TO DO:
A. Answer these from the Rotterdam text below, one answer a line:
(i) Which company sails daily from Hoek van Holland to Harwich?
(ii) Over what distance does the port of Rotterdam now stretch?
(iii) In what year was the RoMeO Foundation founded?
B. Copy the part of the Rotterdam text below starting with "P&O Ferries has" and going on through "of annual cargo tonnage.".

P&O Ferries has daily sailings from Europoort to Kingston upon Hull in the UK. From the nearby Hoek van Holland (adjacent to the of Port of Rotterdam), Stena Line sails daily to Harwich in the UK.

Rotterdam is also home to the largest seaport in Europe and the world's largest seaport outside of Asia. Located in and near the city of Rotterdam, in the province of South Holland in the Netherlands, from 1962 until 2004, it was the world's busiest port by annual cargo tonnage. In 2020, Rotterdam was the world's tenth-largest container port in terms of twenty-foot equivalent units (TEU) handled. In 2017, Rotterdam was also the world's tenth-largest cargo port in terms of annual cargo tonnage.

Covering 105 km2, the port of Rotterdam now stretches over a distance of 40 km. It consists of the city centre's historic harbour area, including Delfshaven; the Maashaven/Rijnhaven/Feijenoord complex; the harbours around Nieuw-Mathenesse; Waalhaven; Vondelingenplaat; Eemhaven; Botlek; Europoort, situated along the Calandkanaal, Nieuwe Waterweg and Scheur (the latter two being continuations of the Nieuwe Maas); and the reclaimed Maasvlakte area, which projects into the North Sea. The Port of Rotterdam is located in the middle of the Rhine-Meuse-Scheldt delta. Rotterdam has five port concessions (ports) within its boundaries—operated by separate companies under the overall authority of Rotterdam.

==The RoMeO Foundation==
The Foundation RoMeO (Rotterdam Public Transport Museum and Exploitation of Oldtimers) was founded in 1997. It consists of sixty trams, twenty buses and an underground metro from 1967. Since 2010, the Rotterdam Public Transport Museum has been housed in the monumental tram depot Hillegersberg from 1923.

(Collection entries)
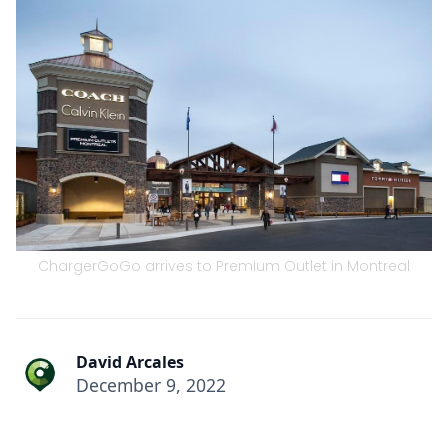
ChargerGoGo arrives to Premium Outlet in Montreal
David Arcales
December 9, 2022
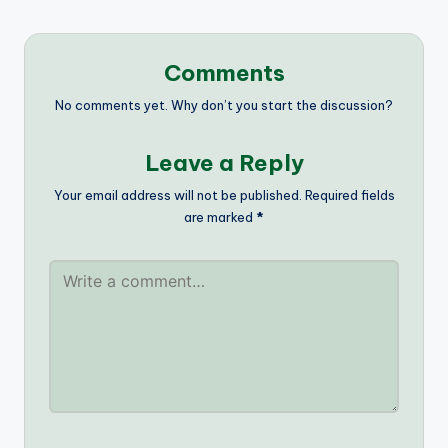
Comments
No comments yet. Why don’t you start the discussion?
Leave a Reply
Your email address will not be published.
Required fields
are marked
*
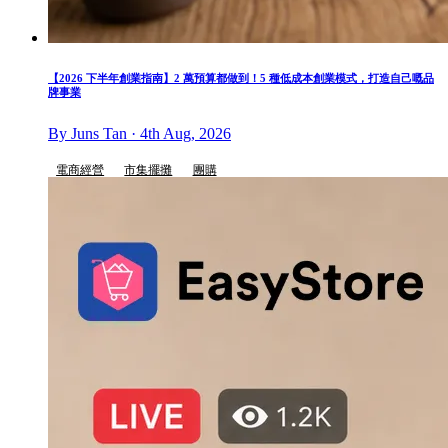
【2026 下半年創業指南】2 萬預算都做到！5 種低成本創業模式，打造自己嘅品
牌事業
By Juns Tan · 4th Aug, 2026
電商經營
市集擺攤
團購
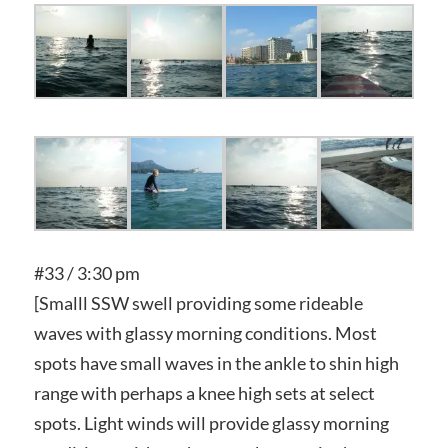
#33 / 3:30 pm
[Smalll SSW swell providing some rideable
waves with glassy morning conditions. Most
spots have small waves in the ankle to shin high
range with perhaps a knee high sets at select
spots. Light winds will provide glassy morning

SOLUTIONS BELOW:
A.
(i) Stena Line
(ii) 40 km
(iii) 1997

B.
P&O Ferries has daily sailings from Europoort to Kingston upon Hull in the UK. From the nearby Hoek van Holland (adjacent to the of Port of Rotterdam), Stena Line sails daily to Harwich in the UK.

Rotterdam is also home to the largest seaport in Europe and the world's largest seaport outside of Asia. Located in and near the city of Rotterdam, in the province of South Holland in the Netherlands, from 1962 until 2004, it was the world's busiest port by annual cargo tonnage. In 2020, Rotterdam was the world's tenth-largest container port in terms of twenty-foot equivalent units (TEU) handled. In 2017, Rotterdam was also the world's tenth-largest cargo port in terms of annual cargo tonnage.